◆ **Activities**:
#1 For each of these statements about the cryptarithmetic questions below, say yes or no and quote the deciding words: (a) In Question 1, P+E+A+C+E comes to 10. (b) Question 2 gives E the value 5. (c) In Question 3, D+A+R+W+I+N totals 25.
#2 Transcribe the part of the cryptarithmetic questions below that opens with the words containing "INFOSYS CRYPTARITHMETIC QUESTIONS" and closes with "w + i + n is ?".

◆ **Quoted passage**:
• • • • •

INFOSYS CRYPTARITHMETIC QUESTIONS WITH ANSWERS 2018
Question 1 USA+USSR=PEACE FIND P+E+A+C+E
USA+ USSR= PEACE Here P is carry , P=1 when p=1, E=0 with carry 1 AND U=9 A+R=E=0 with carry 1.so, A=2 and R=8 U+S=A=2 with carry 1, S=3 S+S+1=C, 3+3+1=c=7 932+9338=10270 so,P+E+A+C+E=1+0+2+7+0=10 ANS 10
Question 2 tee+let=All where E=5 find A+L+L
T E E + L E T = A L L SO, suppose E=5 and L =6, then L=1(carry 1), again E +E i.e 5+5+(carry 1)=1, again (carry 1); earlier we have taken T=6 and after summation L= 1 so, T+L=6+1+(carry 1)=8 so, A=8, L=1 A+L+L=8+1+1=10
Question 3 If Ever + Since = Darwin then D + a + r + w + i + n is ?
As it’s a sum of 3 numbers hence the maximum value of D could be 2 or 1, but then we look at S which could have maximum value 9 and if it gets a carry of 1 then the value of A will be 0 and the D=1. 2. Then we looks at E and I which results in R, as 9 is already occupied by S so E could be 8 and I could be 7 and R will be 5 with carry 1. 3. Then we place the values of R=5 and E=8 resulting in N=3 with carry 1. 4. In ten’s digits – E=8 and and value of C could be 3,4,6 (As all others are occupied) and To make I=7 (previously assigned in step 2) E must be added by 9 which is already occupied by S. So this hit ends here. Now start again with reduced value of E or I, repeat above steps until you get a correct answer or a dead end. 5. Repeating above steps one time comes with E=5 and I=7 which results in R=3 carry=1. 6. Placing R=3 and E=5 in unit digits and their sum gives 8. 7. in ten’s digits place E=5 now you can add 2 to make I=7 hence C=2. 8. in 100’s digits you have N=8 (from step 6) and only digits that are left now are 4 and 6 hence. So placing V=4 you will get W=2 which is not true because it is already assigned to C. So we are left with only V=6 as the ultimate choice and this leads the result in to W=4. Hence this way we got the answer ….5 6 5 3 ….E V E R ..9 7 8 2 5 + S I N C E ———————- D A R W I N 1 0 3 4 7 8 Hence D+A+R+W+I+N = 1+0+3+4+7+8 =23
Question 4 If (HE)^H=SHE, where the alphabets take the values from (0-9) & all the alphabets are single digit then find the value of (S+H+E)?

• • • • •

Records taken from a dataset
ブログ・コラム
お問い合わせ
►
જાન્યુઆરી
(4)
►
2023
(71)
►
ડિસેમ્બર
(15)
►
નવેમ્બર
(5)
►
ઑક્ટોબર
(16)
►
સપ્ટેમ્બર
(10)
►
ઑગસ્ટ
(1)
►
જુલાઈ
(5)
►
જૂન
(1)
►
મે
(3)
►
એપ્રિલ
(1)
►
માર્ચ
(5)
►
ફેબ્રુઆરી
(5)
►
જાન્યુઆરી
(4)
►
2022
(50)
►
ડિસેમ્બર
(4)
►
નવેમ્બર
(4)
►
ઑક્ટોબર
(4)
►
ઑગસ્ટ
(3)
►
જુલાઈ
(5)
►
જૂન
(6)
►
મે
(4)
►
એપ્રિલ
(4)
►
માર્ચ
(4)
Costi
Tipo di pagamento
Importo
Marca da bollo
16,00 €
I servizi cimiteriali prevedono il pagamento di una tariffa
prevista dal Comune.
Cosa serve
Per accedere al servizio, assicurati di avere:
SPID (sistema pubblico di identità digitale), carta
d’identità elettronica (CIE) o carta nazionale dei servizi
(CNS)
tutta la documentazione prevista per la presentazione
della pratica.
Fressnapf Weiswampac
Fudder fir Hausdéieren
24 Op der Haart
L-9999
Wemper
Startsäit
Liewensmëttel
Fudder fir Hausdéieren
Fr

• • • • •

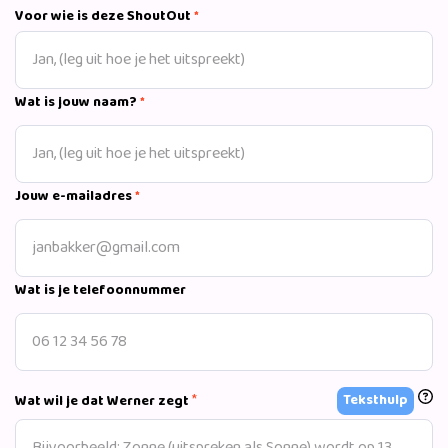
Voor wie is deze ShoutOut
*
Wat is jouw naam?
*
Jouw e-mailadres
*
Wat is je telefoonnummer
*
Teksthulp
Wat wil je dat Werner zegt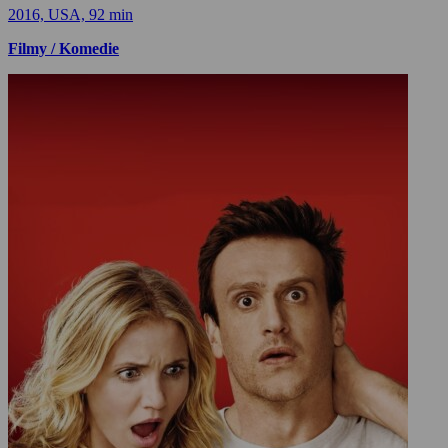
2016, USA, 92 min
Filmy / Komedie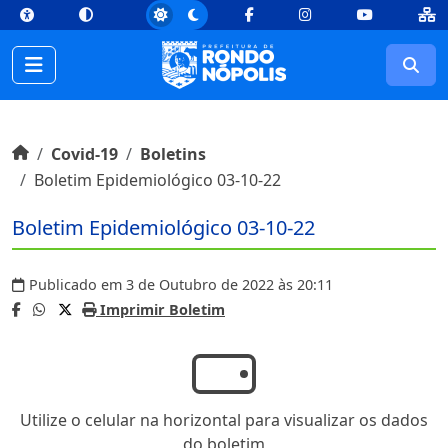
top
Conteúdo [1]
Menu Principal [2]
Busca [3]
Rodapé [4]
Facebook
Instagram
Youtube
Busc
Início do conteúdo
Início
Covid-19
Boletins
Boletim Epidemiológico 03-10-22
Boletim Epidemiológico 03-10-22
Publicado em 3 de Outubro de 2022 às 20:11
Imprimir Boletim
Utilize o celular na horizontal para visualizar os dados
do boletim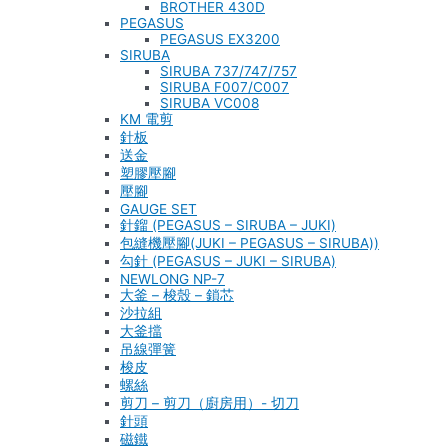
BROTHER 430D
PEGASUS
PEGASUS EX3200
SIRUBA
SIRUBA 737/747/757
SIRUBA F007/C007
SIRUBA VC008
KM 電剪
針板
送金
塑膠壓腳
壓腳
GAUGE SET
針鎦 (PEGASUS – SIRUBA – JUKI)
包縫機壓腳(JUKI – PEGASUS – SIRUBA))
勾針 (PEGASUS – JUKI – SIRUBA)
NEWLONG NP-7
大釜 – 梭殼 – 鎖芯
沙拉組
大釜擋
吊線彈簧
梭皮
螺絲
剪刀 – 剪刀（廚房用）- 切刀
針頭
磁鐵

• • • • •

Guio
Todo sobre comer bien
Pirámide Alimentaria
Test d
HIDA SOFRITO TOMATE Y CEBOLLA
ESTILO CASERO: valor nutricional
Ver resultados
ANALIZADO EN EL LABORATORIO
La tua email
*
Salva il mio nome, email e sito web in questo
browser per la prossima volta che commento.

• • • • •

◆ **Exercise answers**:
#1
(a) Yes: "P+E+A+C+E=1+0+2+7+0=10 ANS 10"
(b) Yes: "where E=5"
(c) No: "Hence D+A+R+W+I+N = 1+0+3+4+7+8 =23"

#2
INFOSYS CRYPTARITHMETIC QUESTIONS WITH ANSWERS 2018
Question 1 USA+USSR=PEACE FIND P+E+A+C+E
USA+ USSR= PEACE Here P is carry , P=1 when p=1, E=0 with carry 1 AND U=9 A+R=E=0 with carry 1.so, A=2 and R=8 U+S=A=2 with carry 1, S=3 S+S+1=C, 3+3+1=c=7 932+9338=10270 so,P+E+A+C+E=1+0+2+7+0=10 ANS 10
Question 2 tee+let=All where E=5 find A+L+L
T E E + L E T = A L L SO, suppose E=5 and L =6, then L=1(carry 1), again E +E i.e 5+5+(carry 1)=1, again (carry 1); earlier we have taken T=6 and after summation L= 1 so, T+L=6+1+(carry 1)=8 so, A=8, L=1 A+L+L=8+1+1=10
Question 3 If Ever + Since = Darwin then D + a + r + w + i + n is ?